#### Activity
In the entries below, begin at the line that has "Çözüm siyasette olur.", stop after the line that has "CATASTROPHE NATURELLE", and output those lines exactly with no pictures.

....................

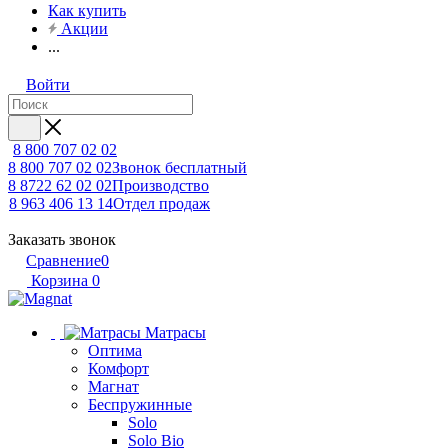
Как купить
Акции
...
Войти
8 800 707 02 02
8 800 707 02 02
Звонок бесплатный
8 8722 62 02 02
Производство
8 963 406 13 14
Отдел продаж
Заказать звонок
Сравнение
0
Корзина
0
Матрасы
Оптима
Комфорт
Магнат
Беспружинные
Solo
Solo Bio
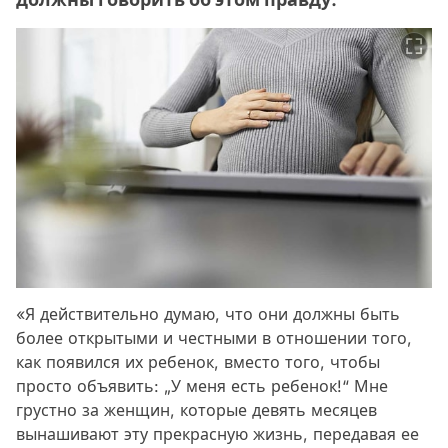
«Я действительно думаю, что они должны быть
более открытыми и честными в отношении того,
как появился их ребенок, вместо того, чтобы
просто объявить: „У меня есть ребенок!“ Мне
грустно за женщин, которые девять месяцев
вынашивают эту прекрасную жизнь, передавая ее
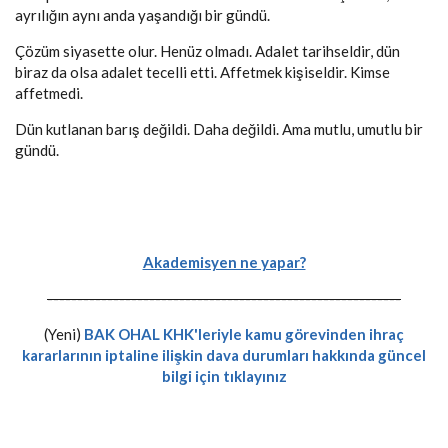
ayrılığın aynı anda yaşandığı bir gündü.
Çözüm siyasette olur. Henüz olmadı. Adalet tarihseldir, dün
biraz da olsa adalet tecelli etti. Affetmek kişiseldir. Kimse
affetmedi.
Dün kutlanan barış değildi. Daha değildi. Ama mutlu, umutlu bir
gündü.
Akademisyen ne yapar?
-----------------------------------------------------------
(Yeni)
BAK OHAL KHK'leriyle kamu görevinden ihraç
kararlarının iptaline ilişkin dava durumları hakkında güncel
bilgi için tıklayınız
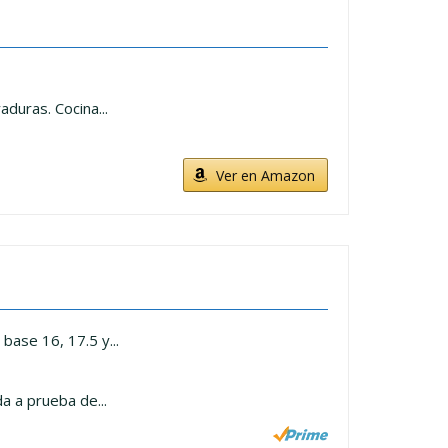
duras. Cocina...
Ver en Amazon
base 16, 17.5 y...
a a prueba de...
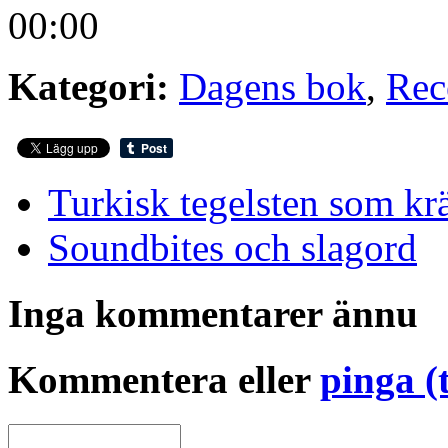
00:00
Kategori:
Dagens bok
,
Rec
Turkisk tegelsten som kr
Soundbites och slagord
Inga kommentarer ännu
Kommentera eller
pinga (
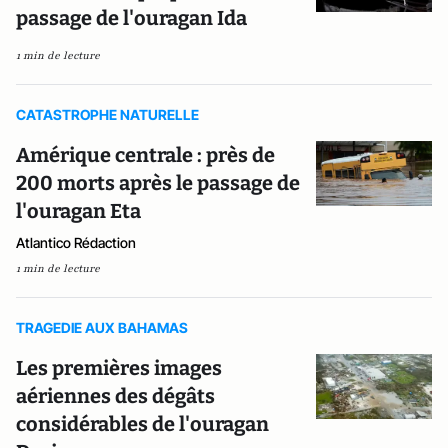
passage de l'ouragan Ida
1 min de lecture
CATASTROPHE NATURELLE
Amérique centrale : près de
200 morts après le passage de
l'ouragan Eta
Atlantico Rédaction
1 min de lecture
TRAGEDIE AUX BAHAMAS
Les premières images
aériennes des dégâts
considérables de l'ouragan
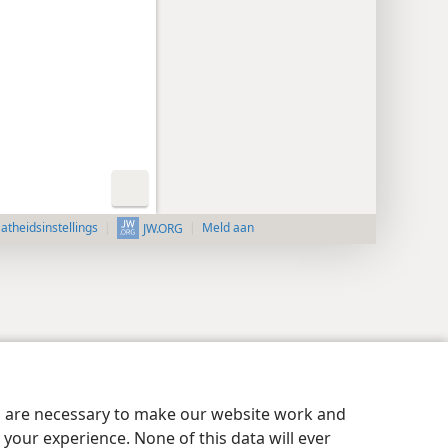
aatheidsinstellings
Meld aan
JW.ORG
es are necessary to make our website work and
your experience. None of this data will ever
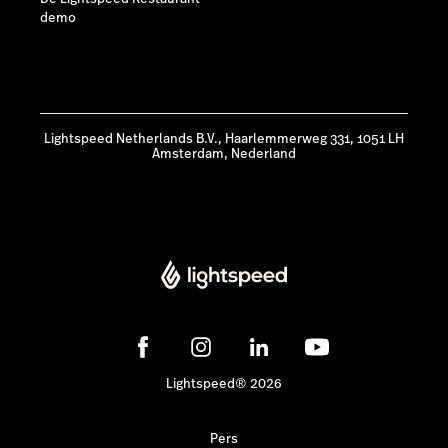
demo
Lightspeed Netherlands B.V., Haarlemmerweg 331, 1051 LH
Amsterdam, Nederland
Lightspeed® 2026
Pers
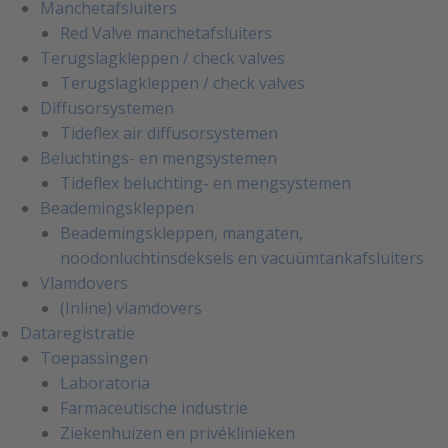
Manchetafsluiters
Red Valve manchetafsluiters
Terugslagkleppen / check valves
Terugslagkleppen / check valves
Diffusorsystemen
Tideflex air diffusorsystemen
Beluchtings- en mengsystemen
Tideflex beluchting- en mengsystemen
Beademingskleppen
Beademingskleppen, mangaten,
noodonluchtinsdeksels en vacuümtankafsluiters
Vlamdovers
(Inline) vlamdovers
Dataregistratie
Toepassingen
Laboratoria
Farmaceutische industrie
Ziekenhuizen en privéklinieken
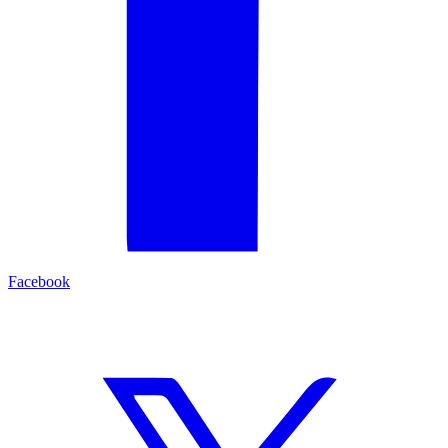
Facebook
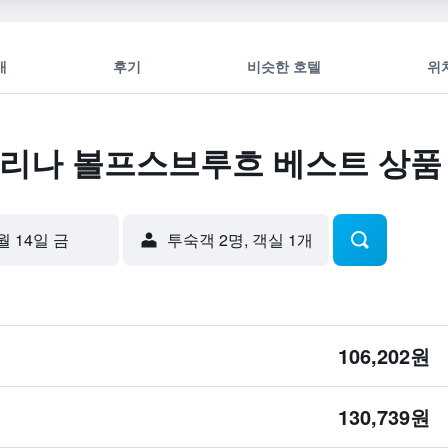
개
후기
비슷한 호텔
위
마리나 볼프스브루흐 베스트 상품
월 14일 금
​투숙객 2​명, ​객실 1개
106,202원
130,739원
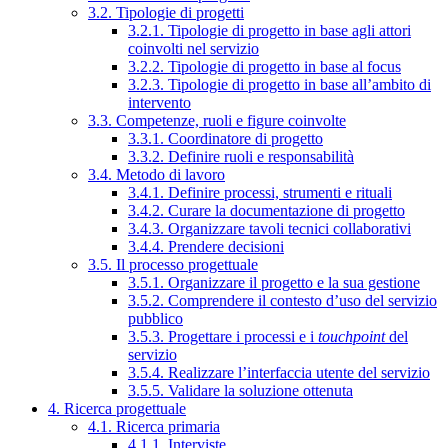
3.2. Tipologie di progetti
3.2.1. Tipologie di progetto in base agli attori
coinvolti nel servizio
3.2.2. Tipologie di progetto in base al focus
3.2.3. Tipologie di progetto in base all’ambito di
intervento
3.3. Competenze, ruoli e figure coinvolte
3.3.1. Coordinatore di progetto
3.3.2. Definire ruoli e responsabilità
3.4. Metodo di lavoro
3.4.1. Definire processi, strumenti e rituali
3.4.2. Curare la documentazione di progetto
3.4.3. Organizzare tavoli tecnici collaborativi
3.4.4. Prendere decisioni
3.5. Il processo progettuale
3.5.1. Organizzare il progetto e la sua gestione
3.5.2. Comprendere il contesto d’uso del servizio
pubblico
3.5.3. Progettare i processi e i
touchpoint
del
servizio
3.5.4. Realizzare l’interfaccia utente del servizio
3.5.5. Validare la soluzione ottenuta
4. Ricerca progettuale
4.1. Ricerca primaria
4.1.1. Interviste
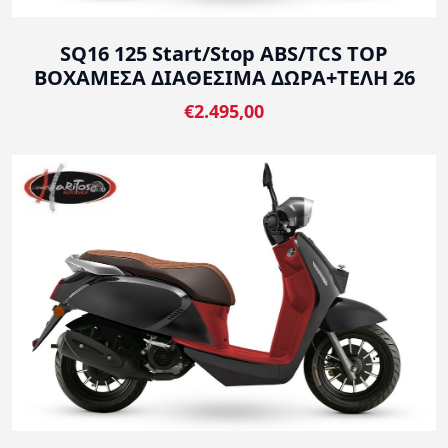
SQ16 125 Start/Stop ABS/TCS TOP
BOXΑΜΕΣΑ ΔΙΑΘΕΣΙΜΑ ΔΩΡΑ+ΤΕΛΗ 26
€2.495,00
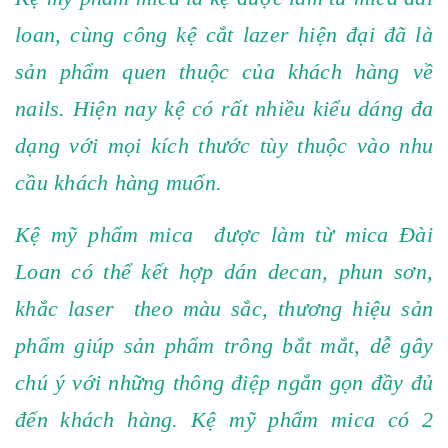
loan, cùng công kệ cắt lazer hiện đại đã là
sản phẩm quen thuộc của khách hàng về
nails. Hiện nay kệ có rất nhiều kiểu dáng đa
dạng với mọi kích thước tùy thuộc vào nhu
cầu khách hàng muốn.
Kệ mỹ phẩm mica được làm từ mica Đài
Loan có thể kết hợp dán decan, phun sơn,
khắc laser theo màu sắc, thương hiệu sản
phẩm giúp sản phẩm trông bắt mắt, dễ gây
chú ý với những thông điệp ngắn gọn đầy đủ
đến khách hàng. Kệ mỹ phẩm mica có 2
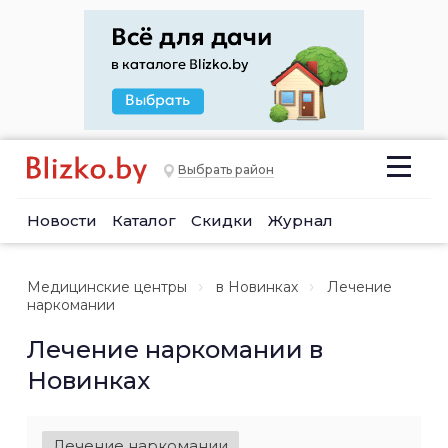
Выбрать район
Новости
Каталог
Скидки
Журнал
Медицинские центры
в Новинках
Лечение
наркомании
Лечение наркомании в
Новинках
Лечение наркомании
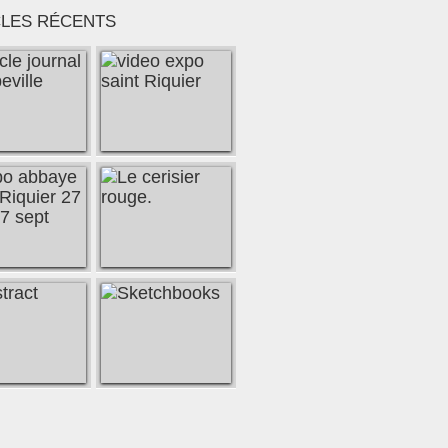
CLES RÉCENTS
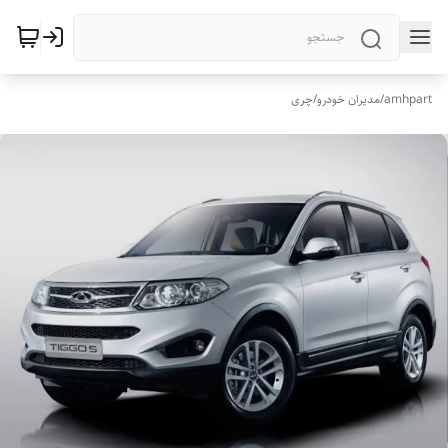
amhpart
/
مدیران خودرو
/
چری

....................

#### Answer to the problem
Çözüm siyasette olur. Henüz olmadı. Adalet tarihseldir, dün
biraz da olsa adalet tecelli etti. Affetmek kişiseldir. Kimse
affetmedi.
Dün kutlanan barış değildi. Daha değildi. Ama mutlu, umutlu bir
gündü.
Akademisyen ne yapar?
-----------------------------------------------------------
(Yeni)
BAK OHAL KHK'leriyle kamu görevinden ihraç
kararlarının iptaline ilişkin dava durumları hakkında güncel
bilgi için tıklayınız
duras. Cocina...
Ver en Amazon
base 16, 17.5 y...
a a prueba de...
00:00
Kategori:
Dagens bok
,
Rec
Turkisk tegelsten som kr
Soundbites och slagord
Inga kommentarer ännu
Kommentera eller
pinga (
passage de l'ouragan Ida
1 min de lecture
CATASTROPHE NATURELLE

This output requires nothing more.